__PROBLEM DETAILS__. Please present the lines that begin with the one containing "list untersuchen Schaubilder, indem" and end with the one containing "list entnehmen gezielt", both included, as a Markdown table with the columns Row and Line. Leave out any blank lines.
* BEGIN RECORDS PROVIDED *
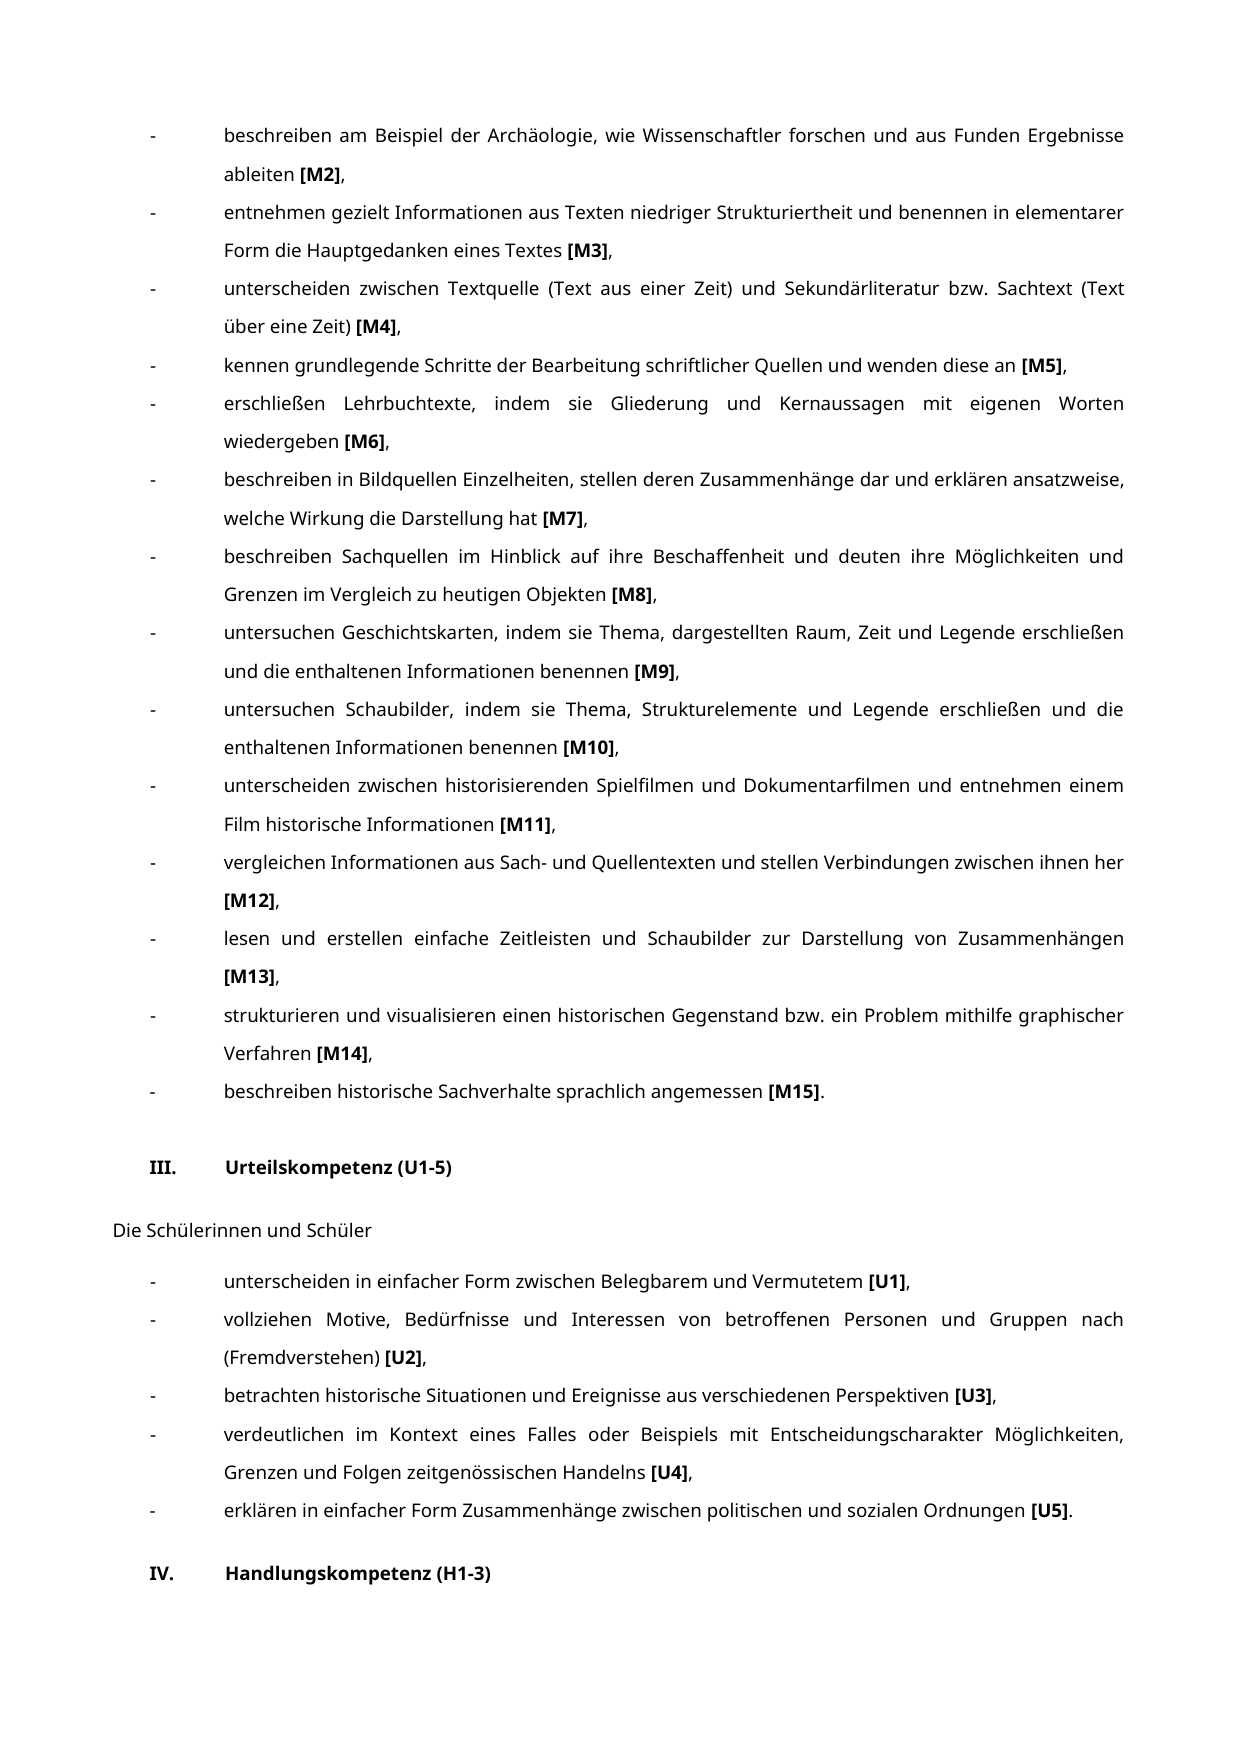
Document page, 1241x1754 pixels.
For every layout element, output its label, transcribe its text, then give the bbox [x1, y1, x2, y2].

list untersuchen Schaubilder, indem sie Thema, Strukturelemente und Legende erschließen und die enthaltenen Informationen benennen [M10], [150, 696, 1125, 760]
list betrachten historische Situationen und Ereignisse aus verschiedenen Perspektiven [U3], [150, 1383, 1125, 1408]
list erschließen Lehrbuchtexte, indem sie Gliederung und Kernaussagen mit eigenen Worten wiedergeben [M6], [150, 390, 1125, 454]
text Die Schülerinnen und Schüler [112, 1217, 1125, 1243]
list unterscheiden in einfacher Form zwischen Belegbarem und Vermutetem [U1], [150, 1268, 1125, 1294]
list vergleichen Informationen aus Sach- und Quellentexten und stellen Verbindungen zwischen ihnen her [M12], [150, 849, 1125, 913]
list entnehmen gezielt Informationen aus Texten niedriger Strukturiertheit und benennen in elementarer Form die Hauptgedanken eines Textes [M3], [150, 199, 1125, 263]
list beschreiben am Beispiel der Archäologie, wie Wissenschaftler forschen und aus Funden Ergebnisse ableiten [M2], [150, 123, 1125, 186]
list beschreiben in Bildquellen Einzelheiten, stellen deren Zusammenhänge dar und erklären ansatzweise, welche Wirkung die Darstellung hat [M7], [150, 467, 1125, 531]
list vollziehen Motive, Bedürfnisse und Interessen von betroffenen Personen und Gruppen nach (Fremdverstehen) [U2], [150, 1306, 1125, 1370]
list unterscheiden zwischen historisierenden Spielfilmen und Dokumentarfilmen und entnehmen einem Film historische Informationen [M11], [150, 773, 1125, 836]
list erklären in einfacher Form Zusammenhänge zwischen politischen und sozialen Ordnungen [U5]. [149, 1497, 1125, 1523]
list lesen und erstellen einfache Zeitleisten und Schaubilder zur Darstellung von Zusammenhängen [M13], [150, 926, 1125, 989]
list strukturieren und visualisieren einen historischen Gegenstand bzw. ein Problem mithilfe graphischer Verfahren [M14], [150, 1002, 1125, 1066]
list Urteilskompetenz (U1-5) [149, 1154, 1125, 1180]
list beschreiben historische Sachverhalte sprachlich angemessen [M15]. [149, 1078, 1125, 1104]
list unterscheiden zwischen Textquelle (Text aus einer Zeit) und Sekundärliteratur bzw. Sachtext (Text über eine Zeit) [M4], [150, 276, 1125, 339]
list kennen grundlegende Schritte der Bearbeitung schriftlicher Quellen und wenden diese an [M5], [150, 352, 1125, 378]
list beschreiben Sachquellen im Hinblick auf ihre Beschaffenheit und deuten ihre Möglichkeiten und Grenzen im Vergleich zu heutigen Objekten [M8], [150, 543, 1125, 607]
list Handlungskompetenz (H1-3) [149, 1561, 1125, 1586]
list verdeutlichen im Kontext eines Falles oder Beispiels mit Entscheidungscharakter Möglichkeiten, Grenzen und Folgen zeitgenössischen Handelns [U4], [150, 1421, 1125, 1485]
list untersuchen Geschichtskarten, indem sie Thema, dargestellten Raum, Zeit und Legende erschließen und die enthaltenen Informationen benennen [M9], [150, 620, 1125, 683]
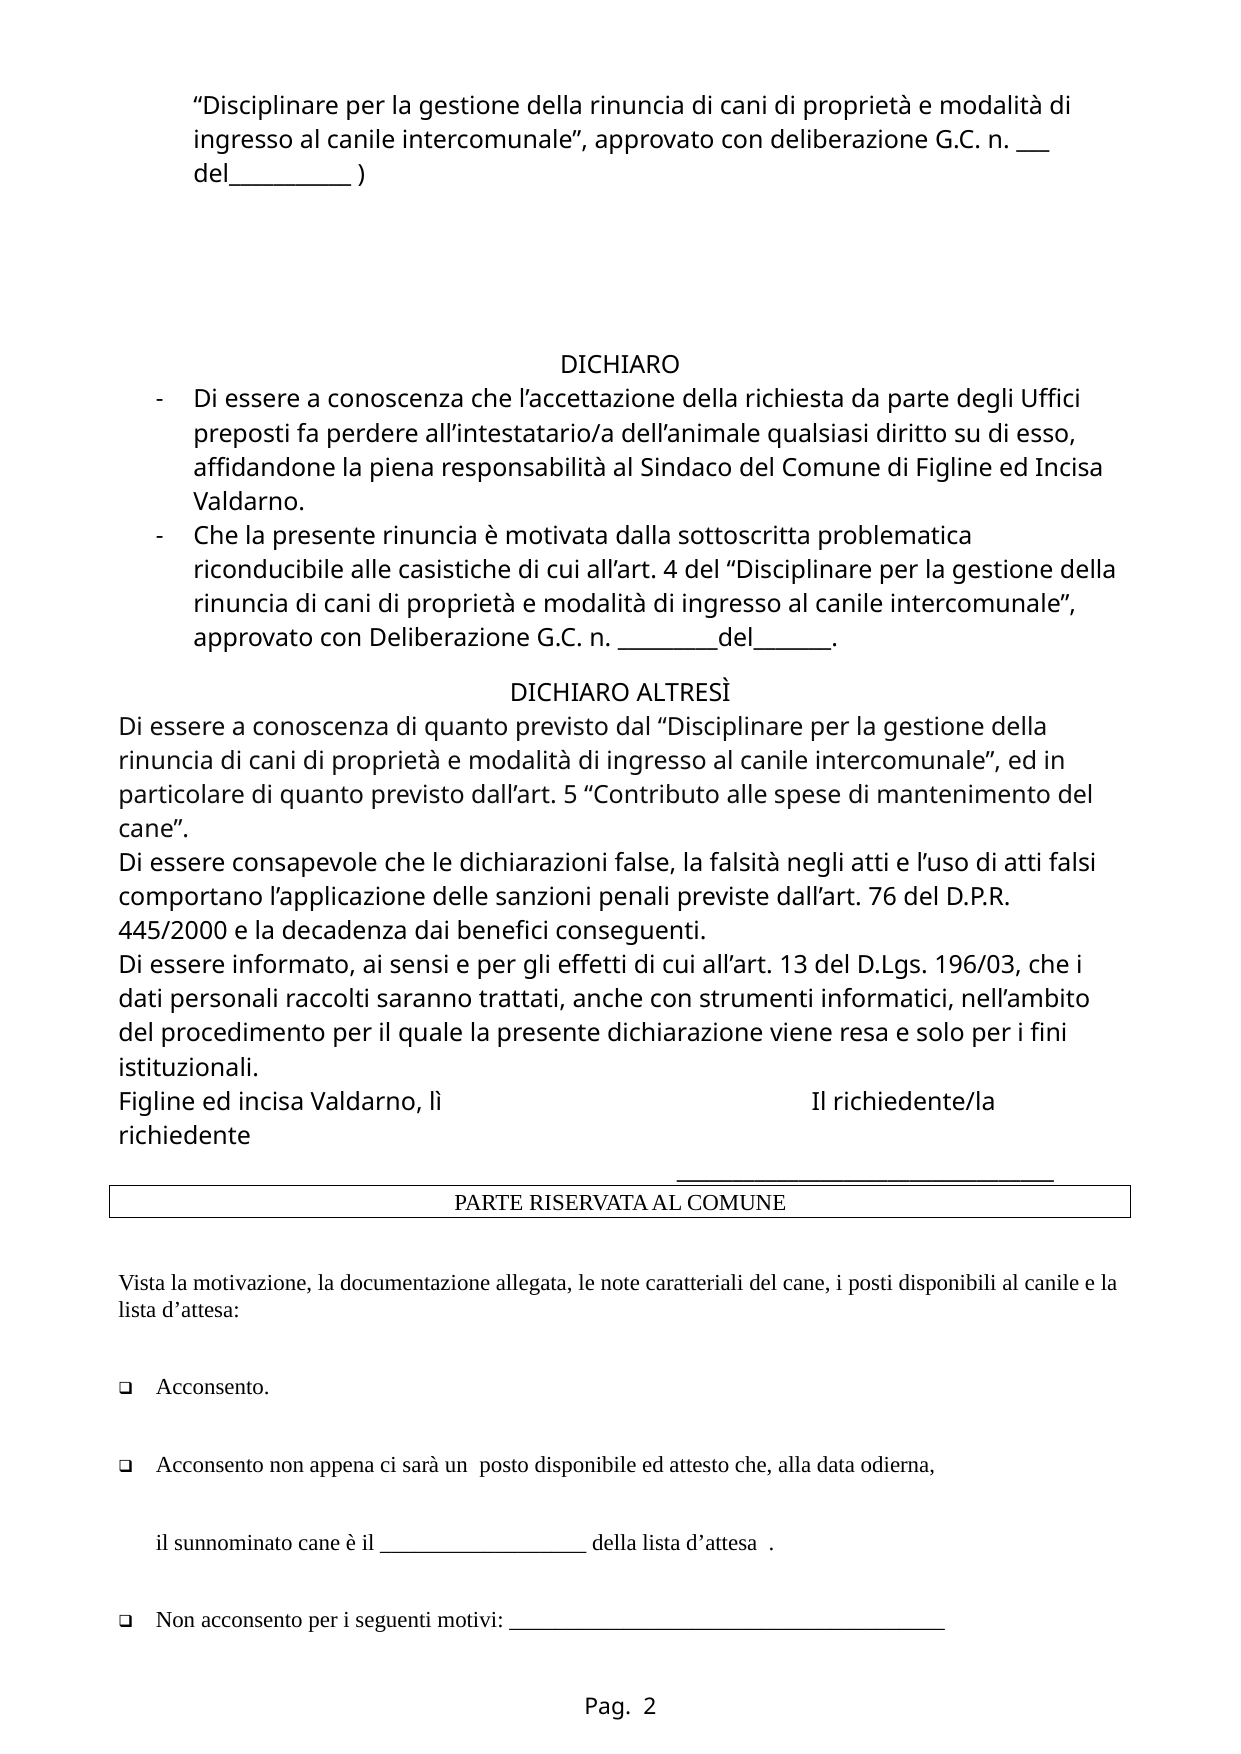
* END RECORDS PROVIDED *
__EXERCISE ANSWER__.
| Row | Line |
|---|---|
| 1 | list untersuchen Schaubilder, indem sie Thema, Strukturelemente und Legende erschließen und die enthaltenen Informationen benennen [M10], [150, 696, 1125, 760] |
| 2 | list betrachten historische Situationen und Ereignisse aus verschiedenen Perspektiven [U3], [150, 1383, 1125, 1408] |
| 3 | list erschließen Lehrbuchtexte, indem sie Gliederung und Kernaussagen mit eigenen Worten wiedergeben [M6], [150, 390, 1125, 454] |
| 4 | text Die Schülerinnen und Schüler [112, 1217, 1125, 1243] |
| 5 | list unterscheiden in einfacher Form zwischen Belegbarem und Vermutetem [U1], [150, 1268, 1125, 1294] |
| 6 | list vergleichen Informationen aus Sach- und Quellentexten und stellen Verbindungen zwischen ihnen her [M12], [150, 849, 1125, 913] |
| 7 | list entnehmen gezielt Informationen aus Texten niedriger Strukturiertheit und benennen in elementarer Form die Hauptgedanken eines Textes [M3], [150, 199, 1125, 263] |